First we add your hard costs: medical bills (past and future) plus lost wages and reduced earning capacity. These are "special damages" under Texas law and form the base of any case value.
Next we apply a severity-based multiplier to account for pain, suffering, mental anguish, and loss of enjoyment. Minor injuries: 1.5–2.5×. Moderate: 2–3.5×. Severe: 3–5×. Catastrophic: 5–10× (often capped by policy limits).
Finally we apply Texas-specific rules: comparative-fault reduction, the 51% bar rule, medical malpractice non-economic caps ($250K per defendant), and Texas Tort Claims Act caps for government defendants.
Texas personal injury law has several specific rules that dramatically change what a case is actually worth. Understanding these rules is the difference between a realistic expectation and an unrealistic one.
Texas reduces your recovery by your percentage of fault. If you are 51% or more at fault, you recover $0. This single rule disqualifies thousands of otherwise-valid claims each year.
A serious injury case with a negligent driver carrying only Texas's $30,000 minimum liability coverage is usually capped at $30,000 — regardless of how badly you were hurt.
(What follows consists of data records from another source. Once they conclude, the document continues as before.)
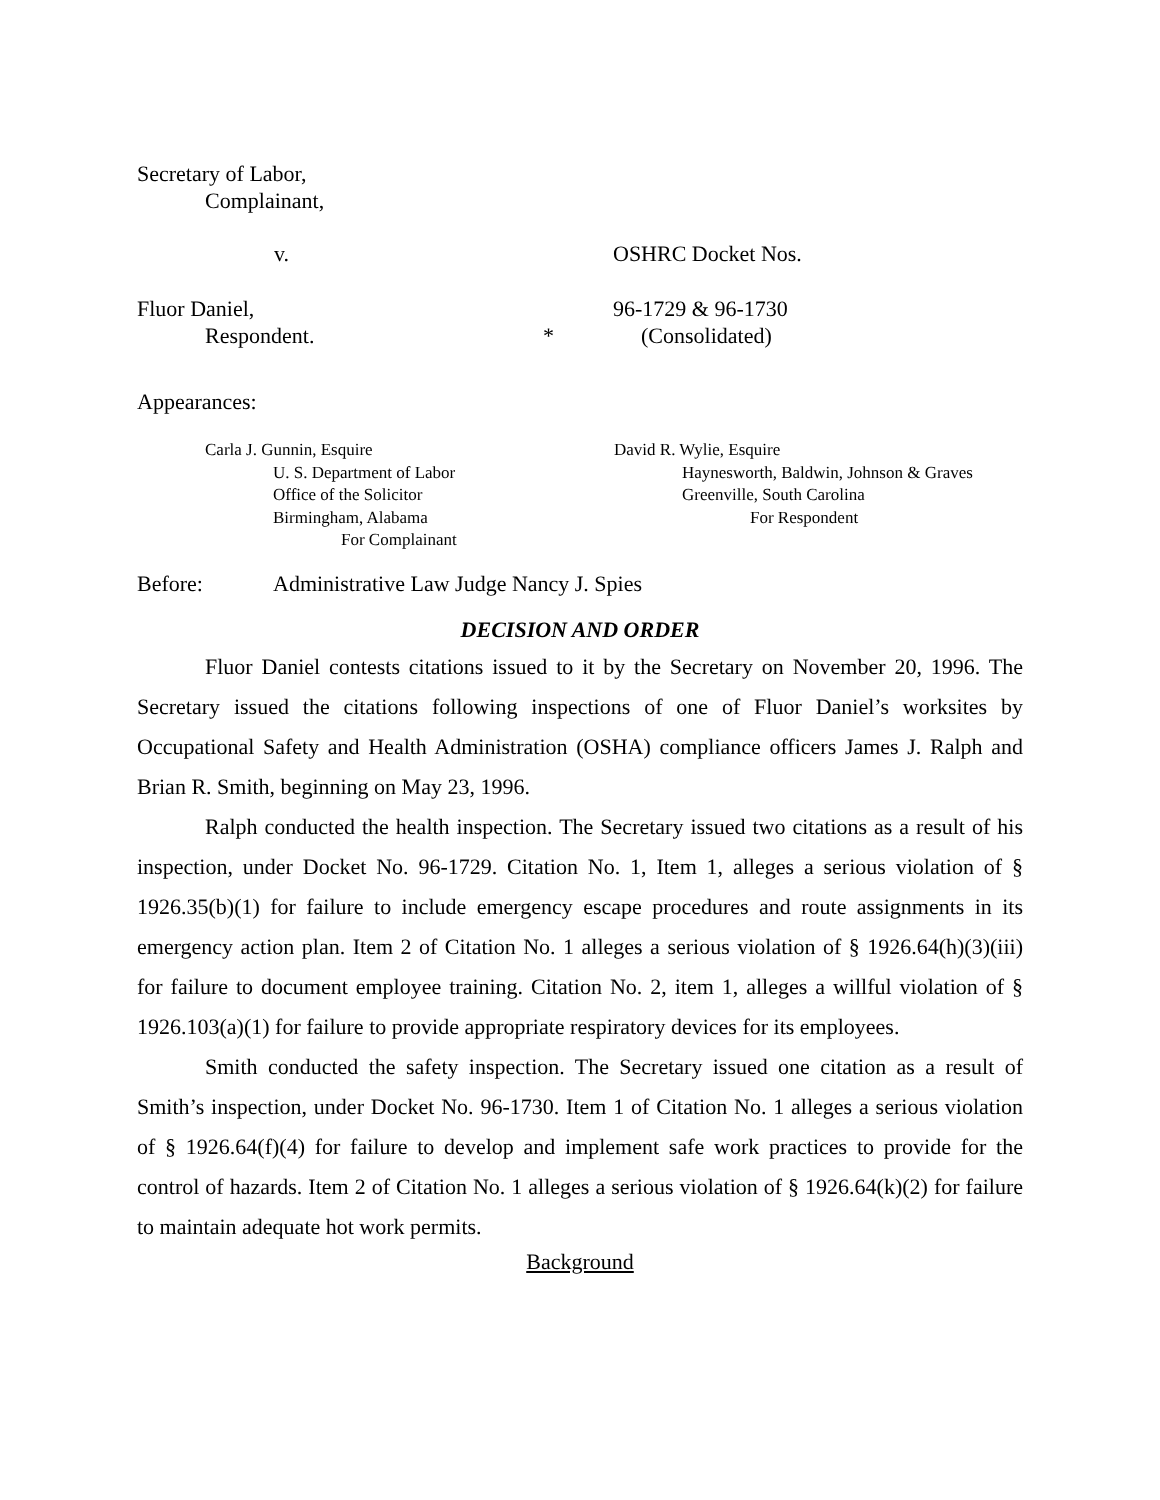Secretary of Labor,
Complainant,
v. OSHRC Docket Nos.
Fluor Daniel,
Respondent.
* 96-1729 & 96-1730
(Consolidated)
Appearances:
Carla J. Gunnin, Esquire
U. S. Department of Labor
Office of the Solicitor
Birmingham, Alabama
For Complainant
David R. Wylie, Esquire
Haynesworth, Baldwin, Johnson & Graves
Greenville, South Carolina
For Respondent
Before: Administrative Law Judge Nancy J. Spies
DECISION AND ORDER
Fluor Daniel contests citations issued to it by the Secretary on November 20, 1996. The Secretary issued the citations following inspections of one of Fluor Daniel’s worksites by Occupational Safety and Health Administration (OSHA) compliance officers James J. Ralph and Brian R. Smith, beginning on May 23, 1996.
Ralph conducted the health inspection. The Secretary issued two citations as a result of his inspection, under Docket No. 96-1729. Citation No. 1, Item 1, alleges a serious violation of § 1926.35(b)(1) for failure to include emergency escape procedures and route assignments in its emergency action plan. Item 2 of Citation No. 1 alleges a serious violation of § 1926.64(h)(3)(iii) for failure to document employee training. Citation No. 2, item 1, alleges a willful violation of § 1926.103(a)(1) for failure to provide appropriate respiratory devices for its employees.
Smith conducted the safety inspection. The Secretary issued one citation as a result of Smith’s inspection, under Docket No. 96-1730. Item 1 of Citation No. 1 alleges a serious violation of § 1926.64(f)(4) for failure to develop and implement safe work practices to provide for the control of hazards. Item 2 of Citation No. 1 alleges a serious violation of § 1926.64(k)(2) for failure to maintain adequate hot work permits.
Background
UM/UIM can help fill the gap.
Under Texas Civil Practice & Remedies Code § 74.301, non-economic damages in medical malpractice cases are capped at $250,000 per defendant (up to $500,000 total for multiple defendants). Economic damages are not capped.
Claims against Texas governmental entities are capped at $250,000 per person and $500,000 per occurrence for most claims. Cities, counties, and the state have strict pre-suit notice requirements (often just 6 months or less).
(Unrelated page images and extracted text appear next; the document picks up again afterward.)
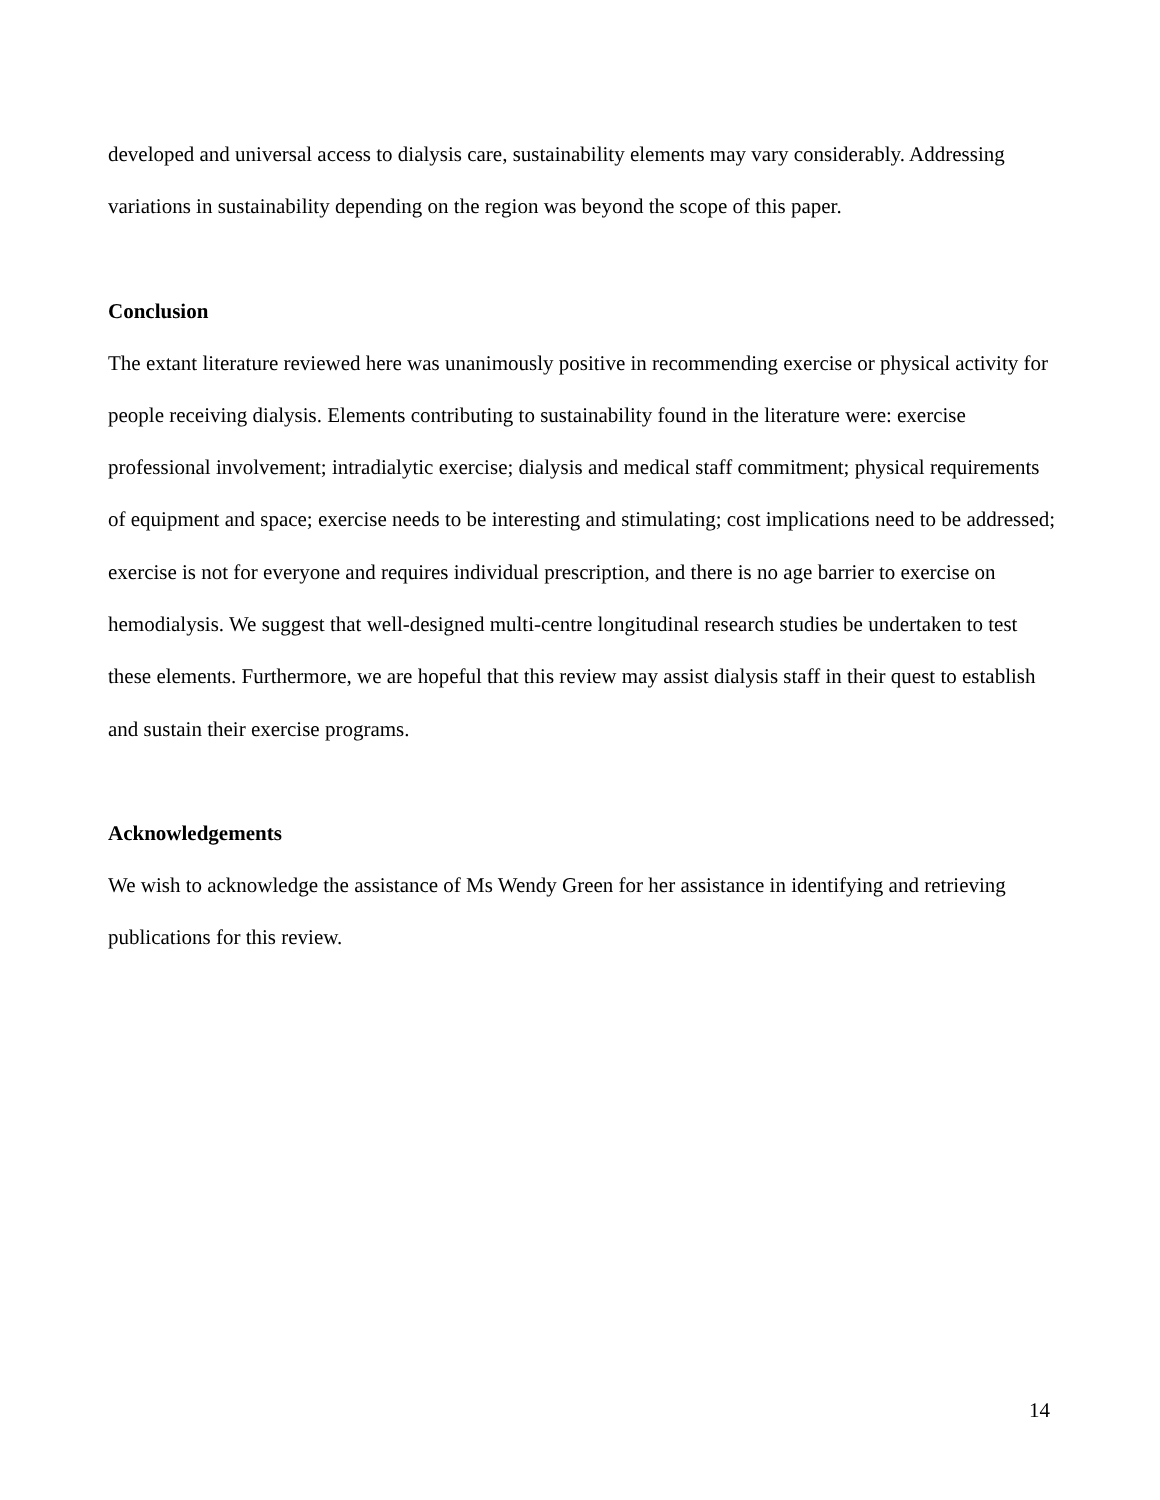developed and universal access to dialysis care, sustainability elements may vary considerably. Addressing variations in sustainability depending on the region was beyond the scope of this paper.
Conclusion
The extant literature reviewed here was unanimously positive in recommending exercise or physical activity for people receiving dialysis. Elements contributing to sustainability found in the literature were: exercise professional involvement; intradialytic exercise; dialysis and medical staff commitment; physical requirements of equipment and space; exercise needs to be interesting and stimulating; cost implications need to be addressed; exercise is not for everyone and requires individual prescription, and there is no age barrier to exercise on hemodialysis. We suggest that well-designed multi-centre longitudinal research studies be undertaken to test these elements. Furthermore, we are hopeful that this review may assist dialysis staff in their quest to establish and sustain their exercise programs.
Acknowledgements
We wish to acknowledge the assistance of Ms Wendy Green for her assistance in identifying and retrieving publications for this review.
14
Under CPRC § 16.003, most Texas personal injury claims must be filed within 2 years of the date of the accident. Miss this deadline and your claim is permanently barred — regardless of how strong it would have been.
Texas follows the "eggshell plaintiff" rule — defendants take you as they find you. But defense lawyers aggressively argue pre-existing conditions caused your current symptoms. Medical documentation is everything.